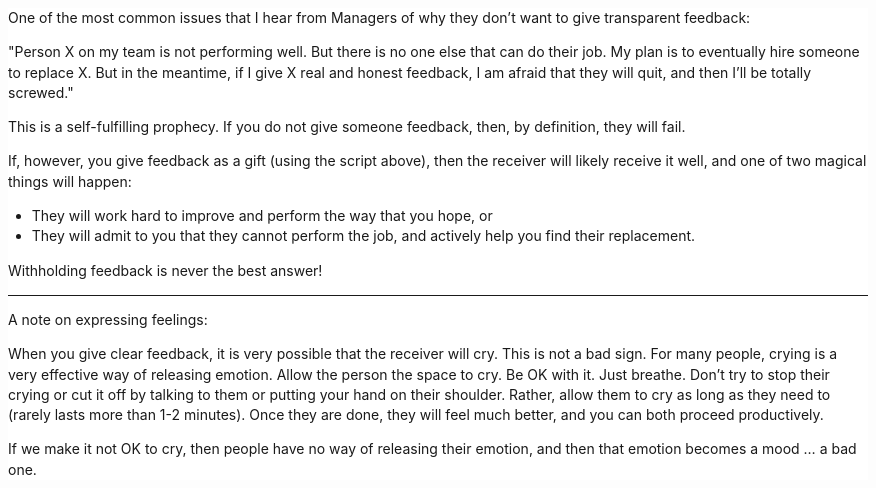 One of the most common issues that I hear from Managers of why they don’t want to give transparent feedback:

"Person X on my team is not performing well. But there is no one else that can do their job. My plan is to eventually hire someone to replace X. But in the meantime, if I give X real and honest feedback, I am afraid that they will quit, and then I’ll be totally screwed."

This is a self-fulfilling prophecy. If you do not give someone feedback, then, by definition, they will fail.

If, however, you give feedback as a gift (using the script above), then the receiver will likely receive it well, and one of two magical things will happen:
* They will work hard to improve and perform the way that you hope, or
* They will admit to you that they cannot perform the job, and actively help you find their replacement.

Withholding feedback is never the best answer!

***

A note on expressing feelings:

When you give clear feedback, it is very possible that the receiver will cry. This is not a bad sign. For many people, crying is a very effective way of releasing emotion. Allow the person the space to cry. Be OK with it. Just breathe. Don’t try to stop their crying or cut it off by talking to them or putting your hand on their shoulder. Rather, allow them to cry as long as they need to (rarely lasts more than 1-2 minutes). Once they are done, they will feel much better, and you can both proceed productively. 

If we make it not OK to cry, then people have no way of releasing their emotion, and then that emotion becomes a mood … a bad one.
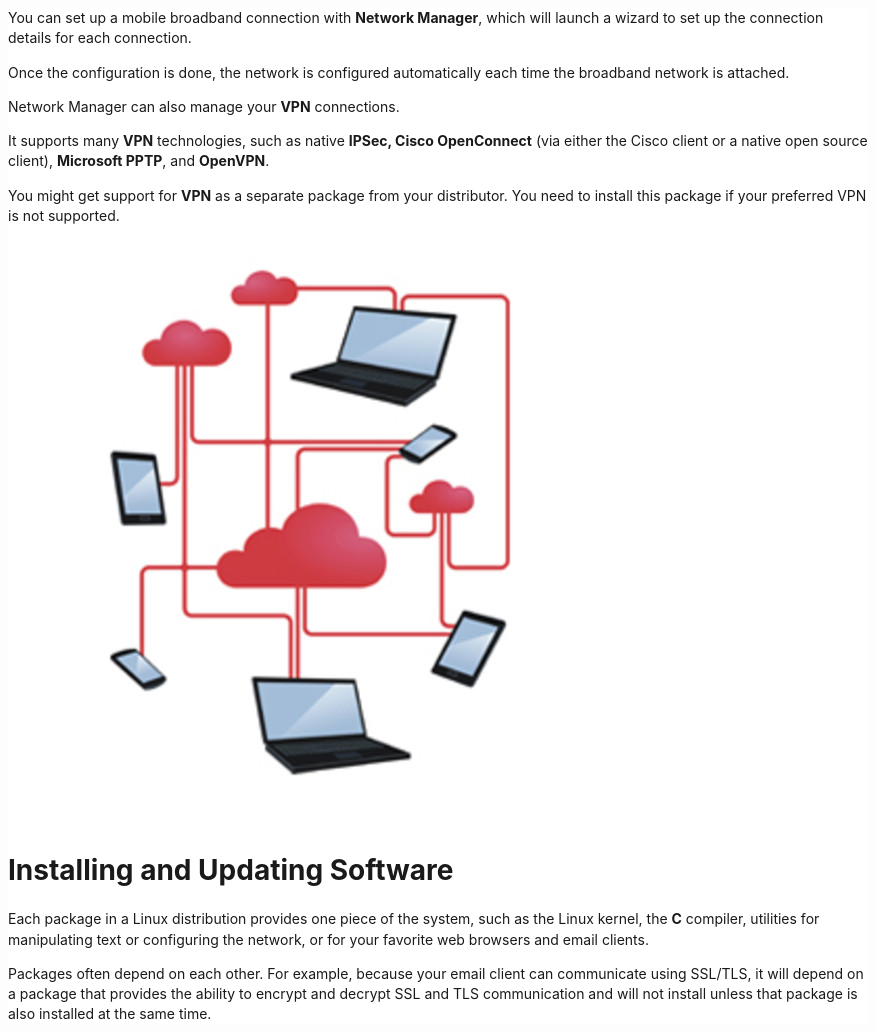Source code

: You can set up a mobile broadband connection with **Network Manager**, which will launch a wizard to set up the connection details for each connection.

Once the configuration is done, the network is configured automatically each time the broadband network is attached.

Network Manager can also manage your **VPN** connections.

It supports many **VPN** technologies, such as native **IPSec, Cisco OpenConnect** (via either the Cisco client or a native open source client), **Microsoft PPTP**, and **OpenVPN**.

You might get support for **VPN** as a separate package from your distributor. You need to install this package if your preferred VPN is not supported.

![Mobile Broadband and VPN Connections](Mobile-Broadband-and-VPN-Connections.jpg)

# Installing and Updating Software

Each package in a Linux distribution provides one piece of the system, such as the Linux kernel, the **C** compiler, utilities for manipulating text or configuring the network, or for your favorite web browsers and email clients.

Packages often depend on each other. For example, because your email client can communicate using SSL/TLS, it will depend on a package that provides the ability to encrypt and decrypt SSL and TLS communication and will not install unless that package is also installed at the same time.
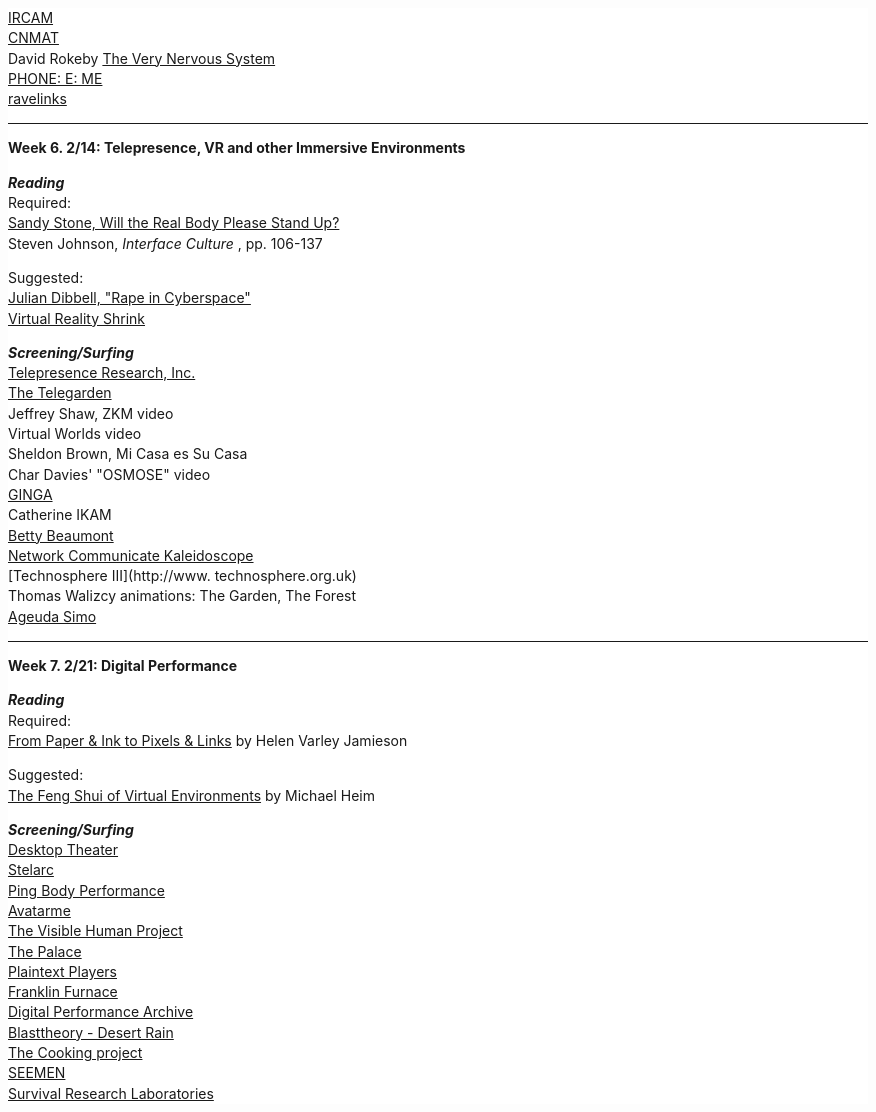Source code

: [IRCAM](http://www.ircam.fr/)  
[CNMAT](http://cnmat.berkeley.edu/)  
David Rokeby [The Very Nervous
System](http://www.interlog.com/~drokeby/installations.html)  
[PHONE: E: ME](http://phoneme.walkerart.org)  
[ravelinks](http://www.ravelinks.com/)

* * *

**Week 6. 2/14: Telepresence, VR and other Immersive Environments**

**_Reading_**  
Required:  
[Sandy Stone, Will the Real Body Please Stand
Up?](http://www.rochester.edu/College/FS/Publications/StoneBody.html)  
Steven Johnson, _Interface Culture_ , pp. 106-137

Suggested:  
[Julian Dibbell, "Rape in
Cyberspace"](http://www.hnet.uci.edu/mposter/syllabi/readings/rape.html)  
[Virtual Reality
Shrink](http://www.salon.com/tech/feature/2001/01/09/schizophrenia/index.html)

**_Screening/Surfing_**  
[Telepresence Research, Inc.](http://www.telepresence.com/index.html)  
[The Telegarden](http://cwis.usc.edu/dept/garden/)  
Jeffrey Shaw, ZKM video  
Virtual Worlds video  
Sheldon Brown, Mi Casa es Su Casa  
Char Davies' "OSMOSE" video  
[GINGA](http://www.plannet-arch.com/ginga.htm)  
Catherine IKAM  
[Betty Beaumont](http://www.nyu.edu/classes/beaumont/collaboration/)  
[Network Communicate Kaleidoscope](http://www.arizona.ne.jp/~kazu/nck/)  
[Technosphere III](http://www. technosphere.org.uk)  
Thomas Walizcy animations: The Garden, The Forest  
[Ageuda Simo](http://felix.usc.edu/simo/)

* * *

**Week 7. 2/21:   Digital Performance**

**_Reading_**  
Required:  
[From Paper & Ink to Pixels &
Links](http://www.webgrrls.org.nz/people/helen/articles/from.html) by Helen
Varley Jamieson

Suggested:  
[The Feng Shui of Virtual
Environments](http://www.mheim.com/html/docs/feng/fs.html) by Michael Heim

**_Screening/Surfing_**  
[Desktop Theater](http://www.desktoptheater.org)  
[Stelarc](http://stelarc.va.com.au)  
[Ping Body Performance](http://stelarc.va.com.au/pingbody/index.html)  
[Avatarme](http://www.avatarme.com)  
[The Visible Human
Project](http://www.nlm.nih.gov/research/visible/visible_human.html)  
[The Palace](http://www.palacetools.com)  
[Plaintext Players](http://yin.arts.uci.edu/~players)  
[Franklin Furnace](http://www.franklinfurnace.org)  
[Digital Performance Archive](http://art.ntu.ac.uk/dpa)  
[Blasttheory \- Desert Rain](http://www.blasttheory.co.uk/)  
[The Cooking project](http://www.avu.cz/~cooking)  
[SEEMEN](http://www.seemen.org/)  
[Survival Research Laboratories](http://www.srl.org/)
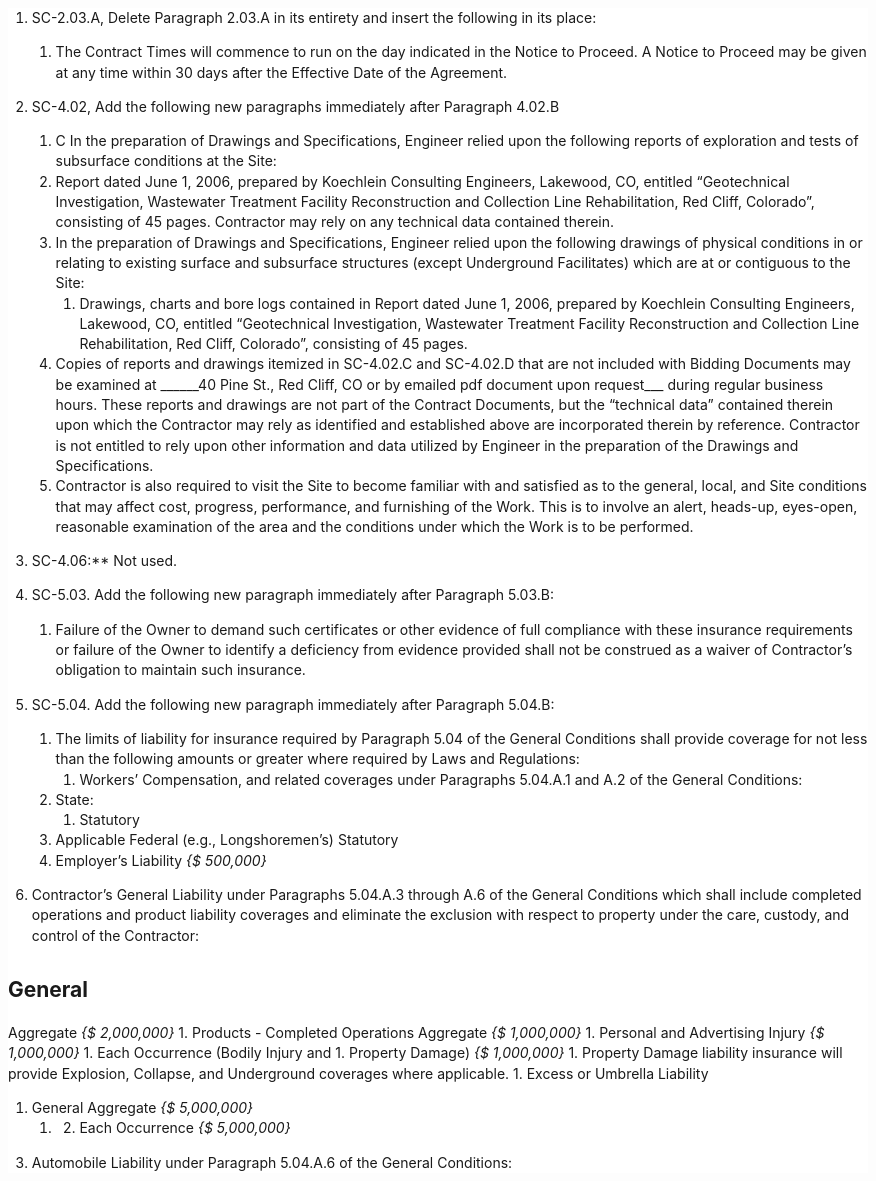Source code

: 1. SC-2.03.A, Delete Paragraph 2.03.A in its entirety and insert the following in its place:
      1. The Contract Times will commence to run on the day indicated in the Notice to Proceed. A Notice to Proceed may be given at any time within 30 days after the Effective Date of the Agreement.
1. SC-4.02, Add the following new paragraphs immediately after Paragraph 4.02.B
   1. C In the preparation of Drawings and Specifications, Engineer relied upon the following reports of exploration and tests of subsurface conditions at the Site:
    1. Report dated June 1, 2006, prepared by Koechlein Consulting Engineers, Lakewood, CO, entitled “Geotechnical Investigation, Wastewater Treatment Facility Reconstruction and Collection Line Rehabilitation, Red Cliff, Colorado”, consisting of 45 pages. Contractor may rely on any technical data contained therein.
   1. In the preparation of Drawings and Specifications, Engineer relied upon the following drawings of physical conditions in or relating to existing surface and subsurface structures (except Underground Facilitates) which are at or contiguous to the Site:
      1. Drawings, charts and bore logs contained in Report dated June 1, 2006, prepared by Koechlein Consulting Engineers, Lakewood, CO, entitled “Geotechnical Investigation, Wastewater Treatment Facility Reconstruction and Collection Line Rehabilitation, Red Cliff, Colorado”, consisting of 45 pages. 
   1. Copies of reports and drawings itemized in SC-4.02.C and SC-4.02.D that are not included with Bidding Documents may be examined at \_\_\_\_\_\_40 Pine St., Red Cliff, CO or by emailed pdf document upon request\_\_\_ during regular business hours. These reports and drawings are not part of the Contract Documents, but the “technical data” contained therein upon which the Contractor may rely as identified and established above are incorporated therein by reference. Contractor is not entitled to rely upon other information and data utilized by Engineer in the preparation of the Drawings and Specifications.
    1. Contractor is also required to visit the Site to become familiar with and satisfied as to the general, local, and Site conditions that may affect cost, progress, performance, and furnishing of the Work. This is to involve an alert, heads-up, eyes-open, reasonable examination of the area and the conditions under which the Work is to be performed.
1. SC-4.06:** Not used. 

1. SC-5.03. Add the following new paragraph immediately after Paragraph 5.03.B:
      1. Failure of the Owner to demand such certificates or other evidence of full compliance with these insurance requirements or failure of the Owner to identify a deficiency from evidence provided shall not be construed as a waiver of Contractor’s obligation to maintain such insurance.
1. SC-5.04. Add the following new paragraph immediately after Paragraph 5.04.B:
      1. The limits of liability for insurance required by Paragraph 5.04 of the General Conditions shall provide coverage for not less than the following amounts or greater where required by Laws and Regulations:
         1. Workers’ Compensation, and related coverages under Paragraphs 5.04.A.1 and A.2 of the General Conditions:
      1. State:
         1. Statutory
      1. Applicable Federal 
 (e.g., Longshoremen’s) Statutory
      1. Employer’s Liability *{$ 500,000}*
2. Contractor’s General Liability under Paragraphs 5.04.A.3 through A.6 of the General Conditions which shall include completed operations and product liability coverages and eliminate the exclusion with respect to property under the care, custody, and control of the Contractor:

## General

 Aggregate *{$ 2,000,000}*
      1. Products - Completed 
 Operations Aggregate *{$ 1,000,000}*
      1. Personal and Advertising 
 Injury *{$ 1,000,000}*
      1. Each Occurrence 
 (Bodily Injury and 
    1. Property Damage) *{$ 1,000,000}*
      1. Property Damage liability insurance will provide Explosion, Collapse, and Underground coverages where applicable.
      1. Excess or Umbrella Liability
1) General Aggregate *{$ 5,000,000}*
   1. 2) Each Occurrence *{$ 5,000,000}*
3. Automobile Liability under Paragraph 5.04.A.6 of the General Conditions:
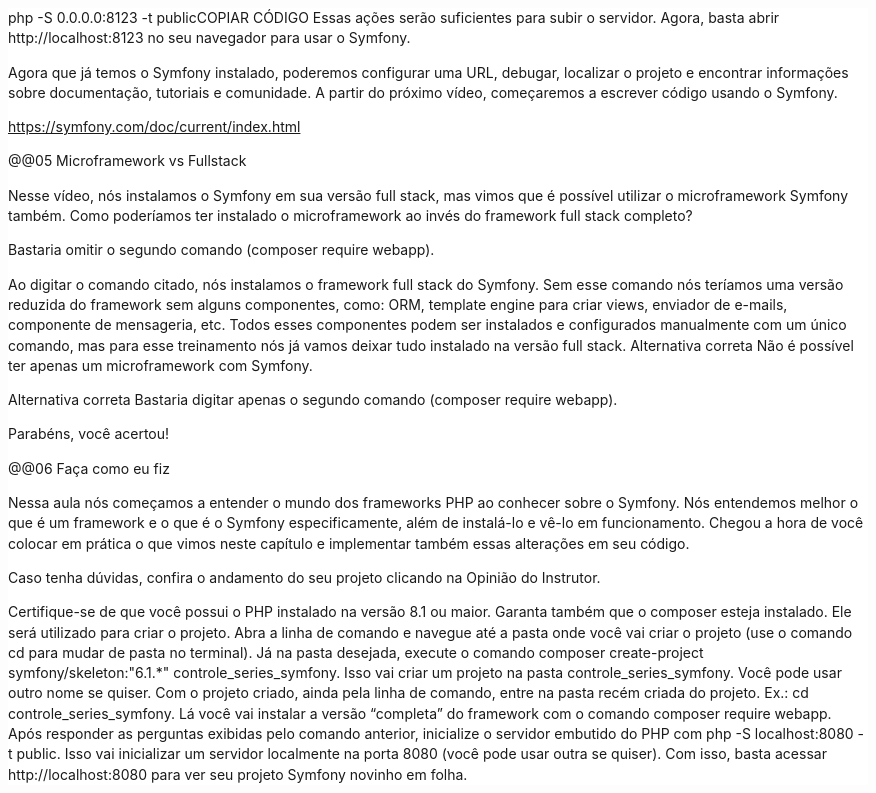 php -S 0.0.0.0:8123 -t publicCOPIAR CÓDIGO
Essas ações serão suficientes para subir o servidor. Agora, basta abrir http://localhost:8123 no seu navegador para usar o Symfony.

Agora que já temos o Symfony instalado, poderemos configurar uma URL, debugar, localizar o projeto e encontrar informações sobre documentação, tutoriais e comunidade. A partir do próximo vídeo, começaremos a escrever código usando o Symfony.

https://symfony.com/doc/current/index.html

@@05
Microframework vs Fullstack

Nesse vídeo, nós instalamos o Symfony em sua versão full stack, mas vimos que é possível utilizar o microframework Symfony também.
Como poderíamos ter instalado o microframework ao invés do framework full stack completo?

Bastaria omitir o segundo comando (composer require webapp).
 
Ao digitar o comando citado, nós instalamos o framework full stack do Symfony. Sem esse comando nós teríamos uma versão reduzida do framework sem alguns componentes, como: ORM, template engine para criar views, enviador de e-mails, componente de mensageria, etc. Todos esses componentes podem ser instalados e configurados manualmente com um único comando, mas para esse treinamento nós já vamos deixar tudo instalado na versão full stack.
Alternativa correta
Não é possível ter apenas um microframework com Symfony.
 
Alternativa correta
Bastaria digitar apenas o segundo comando (composer require webapp).
 
Parabéns, você acertou!

@@06
Faça como eu fiz

Nessa aula nós começamos a entender o mundo dos frameworks PHP ao conhecer sobre o Symfony. Nós entendemos melhor o que é um framework e o que é o Symfony especificamente, além de instalá-lo e vê-lo em funcionamento.
Chegou a hora de você colocar em prática o que vimos neste capítulo e implementar também essas alterações em seu código.

Caso tenha dúvidas, confira o andamento do seu projeto clicando na Opinião do Instrutor.

Certifique-se de que você possui o PHP instalado na versão 8.1 ou maior.
Garanta também que o composer esteja instalado. Ele será utilizado para criar o projeto.
Abra a linha de comando e navegue até a pasta onde você vai criar o projeto (use o comando cd para mudar de pasta no terminal).
Já na pasta desejada, execute o comando composer create-project symfony/skeleton:"6.1.*" controle_series_symfony. Isso vai criar um projeto na pasta controle_series_symfony. Você pode usar outro nome se quiser.
Com o projeto criado, ainda pela linha de comando, entre na pasta recém criada do projeto. Ex.: cd controle_series_symfony.
Lá você vai instalar a versão “completa” do framework com o comando composer require webapp.
Após responder as perguntas exibidas pelo comando anterior, inicialize o servidor embutido do PHP com php -S localhost:8080 -t public. Isso vai inicializar um servidor localmente na porta 8080 (você pode usar outra se quiser). Com isso, basta acessar http://localhost:8080 para ver seu projeto Symfony novinho em folha.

========

Through the line containing "When you give" and no further, restate the data above word for word from its first line, leaving out pictures.

 One of the most common issues that I hear from Managers of why they don’t want to give transparent feedback:

"Person X on my team is not performing well. But there is no one else that can do their job. My plan is to eventually hire someone to replace X. But in the meantime, if I give X real and honest feedback, I am afraid that they will quit, and then I’ll be totally screwed."

This is a self-fulfilling prophecy. If you do not give someone feedback, then, by definition, they will fail.

If, however, you give feedback as a gift (using the script above), then the receiver will likely receive it well, and one of two magical things will happen:
* They will work hard to improve and perform the way that you hope, or
* They will admit to you that they cannot perform the job, and actively help you find their replacement.

Withholding feedback is never the best answer!

***

A note on expressing feelings:

When you give clear feedback, it is very possible that the receiver will cry. This is not a bad sign. For many people, crying is a very effective way of releasing emotion. Allow the person the space to cry. Be OK with it. Just breathe. Don’t try to stop their crying or cut it off by talking to them or putting your hand on their shoulder. Rather, allow them to cry as long as they need to (rarely lasts more than 1-2 minutes). Once they are done, they will feel much better, and you can both proceed productively. 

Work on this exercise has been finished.